Tuesday, August 01, 2006

Investment Banking Drives Profits at HSBC

The Financial Times, Peter Thal Larsen & Jane Croft, 01 August 2006

Michael Geoghegan will set off on a whistlestop tour next month to introduce himself to HSBC's workforce around the world.

During an 11-day trip, involving 23 presentations in 19 cities, stretching from Buenos Aires to Beijing, the new chief executive will set out his vision for the world's third-biggest bank.

For Mr Geoghegan, the flying visit is a favoured technique.

He went on tour shortly after taking charge of HSBC's operations in Brazil in 1997 and made a similar circuit after returning to run the bank's retail network in the United Kingdom in 2004.

But Mr Geoghegan's first message is designed not to create waves: strategy is not going to change.

Though he and Stephen Green, now HSBC's chairman, formally took charge after the retirement of Sir John Bond earlier this year, both men were heavily involved in setting the bank's strategy of focusing on organic growth while developing its emerging markets businesses.

"Is there a change in strategy? No. Frankly the group strategy remains - I was part of that team who put it together and it is delivering the results we thought it would," Mr Geoghegan insists.

That is not to say, however, there will not be a change of emphasis from Mr Geoghegan, who has a fondness for management speak.

The 52-year-old career banker, who joined HSBC in 1973 and has a reputation as a tough manager, wants to exploit HSBC's international network and cross-refer business to different parts of the group in a more "joined-up" way.

"One of the biggest strengths this group has got is the brand . . . we need to be brought together in a more joined up way and I want to do that across country, across business and across channel and I want to measure it by customer experience," he says.

"All the segments need to be joined up otherwise you end up as silos - we're not a silo driven organisation," he adds, "I think there is a massive amount to do . . . we are still in the foothills."

Mr Geoghegan also wants to simplify HSBC's product range in order to allow staff to concentrate on selling larger numbers of a smaller range of products that they understand really well.

There is a lot at stake. In the past few years, HSBC's premium rating in the stock market has fallen as investors worried that it was over-exposed to heavily indebted consumers in the United Kingdom and the United States. Investors also questioned its plans to build its investment banking arm from scratch.

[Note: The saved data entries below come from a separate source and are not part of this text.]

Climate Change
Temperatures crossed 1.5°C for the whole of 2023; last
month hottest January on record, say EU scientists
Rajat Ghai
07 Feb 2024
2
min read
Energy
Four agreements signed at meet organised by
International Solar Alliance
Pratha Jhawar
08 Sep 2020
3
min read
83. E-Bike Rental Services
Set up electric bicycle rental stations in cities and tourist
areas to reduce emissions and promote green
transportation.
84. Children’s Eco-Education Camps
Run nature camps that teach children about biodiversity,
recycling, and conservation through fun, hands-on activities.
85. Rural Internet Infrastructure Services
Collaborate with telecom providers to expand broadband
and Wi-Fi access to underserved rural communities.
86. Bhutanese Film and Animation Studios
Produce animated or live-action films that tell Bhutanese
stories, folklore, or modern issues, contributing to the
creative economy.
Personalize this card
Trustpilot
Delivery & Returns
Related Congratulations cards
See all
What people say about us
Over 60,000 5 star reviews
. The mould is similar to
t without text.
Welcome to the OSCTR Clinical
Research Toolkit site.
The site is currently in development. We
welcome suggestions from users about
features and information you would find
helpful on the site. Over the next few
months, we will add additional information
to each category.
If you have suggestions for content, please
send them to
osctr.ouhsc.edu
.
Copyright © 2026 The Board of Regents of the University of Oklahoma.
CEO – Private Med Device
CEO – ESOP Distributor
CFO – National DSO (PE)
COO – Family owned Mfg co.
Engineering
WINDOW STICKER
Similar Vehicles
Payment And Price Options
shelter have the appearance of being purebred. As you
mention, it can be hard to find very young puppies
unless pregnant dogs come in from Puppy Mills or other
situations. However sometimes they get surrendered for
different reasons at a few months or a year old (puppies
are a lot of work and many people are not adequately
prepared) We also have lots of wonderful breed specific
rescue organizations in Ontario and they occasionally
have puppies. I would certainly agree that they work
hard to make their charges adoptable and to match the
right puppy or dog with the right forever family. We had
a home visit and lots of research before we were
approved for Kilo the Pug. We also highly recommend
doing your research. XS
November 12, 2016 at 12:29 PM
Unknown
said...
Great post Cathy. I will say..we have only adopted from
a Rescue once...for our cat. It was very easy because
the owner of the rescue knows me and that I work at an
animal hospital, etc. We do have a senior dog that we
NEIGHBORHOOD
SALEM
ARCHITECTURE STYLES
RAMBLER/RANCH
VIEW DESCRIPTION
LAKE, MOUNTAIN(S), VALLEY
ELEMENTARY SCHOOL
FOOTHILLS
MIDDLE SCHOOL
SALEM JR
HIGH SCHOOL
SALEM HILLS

If HSBC is to regain its premium to the rest of the banking sector it must demonstrate that it has better growth prospects than the its rivals.

Mr Geoghegan says HSBC will not "shy away" from acquisitions, though he echoes Mr Green when arguing that, in the current benign economic environment, the prices of many of its possible targets had risen too high. Banistmo, the Panamanian lender HSBC bought for $1.77bn (£948m) earlier this month is an exception to that principle.

Some analysts and investors have criticised HSBC for not returning capital to shareholders.

Mr Geoghegan and Douglas Flint, finance director, however, strongly defend the bank's ability to spend its capital.

They argue that the bank has generated a 24 per cent annualised return on $9bn of additional capital in the past year.

"We certainly don't think this is a time to skinny the capital - we're in a more uncertain period," Mr Flint says.
The Financial Times, 31 July 2006

Being the world's local bank takes dedication: HSBC's six branches in Lebanon were open for business on Monday. In the current economic climate it is, however, a strategy that delivers outstanding growth. HSBC's organic revenues rose by 14 per in the first half of 2006 compared with last year. Growth has accelerated steadily since 2002 and now clearly exceeds that of Citigroup, still HSBC's only real peer in terms of geographic scope.

Not that HSBC's rating would suggest this. Its prospective price earnings multiple of 12 belongs to a stodgy utility. The world economy will probably slow this year, but market concerns revolve around three specific risks. The first is Household. The acquisition of the sub-prime lender in 2003 can be judged a definitive success: UBS estimates the purchase price equates to just five times this year's earnings. Those earnings, however, are likely to be affected by rising interest rates and weaker housing markets. With Household contributing around one-fifth of pre-tax profits, this is a legitimate risk, albeit it one that is now partially reflected in consensus earnings forecasts.

The second concern is less substantial: the contribution to growth of cyclical investment banking. Given that HSBC has spent years being mocked as a non-entity on Wall Street and the City of London, this is a backhanded compliment. In any case, excluding these activites organic revenue growth was still an impressive 11 per cent. With around half of its activity outside the US and Europe, the investment bank might be less cyclical than peers.

That leaves the final concern of acquisition risk. With a tier one capital ratio of 10 per cent, dividend growth well below that of earnings and a tradition of using its muscle periodically, this cannot be dismissed entirely. However, new chief executive Mike Geoghegan was at pains on Monday to emphasise organic growth. Given HSBC's performance, who can blame him?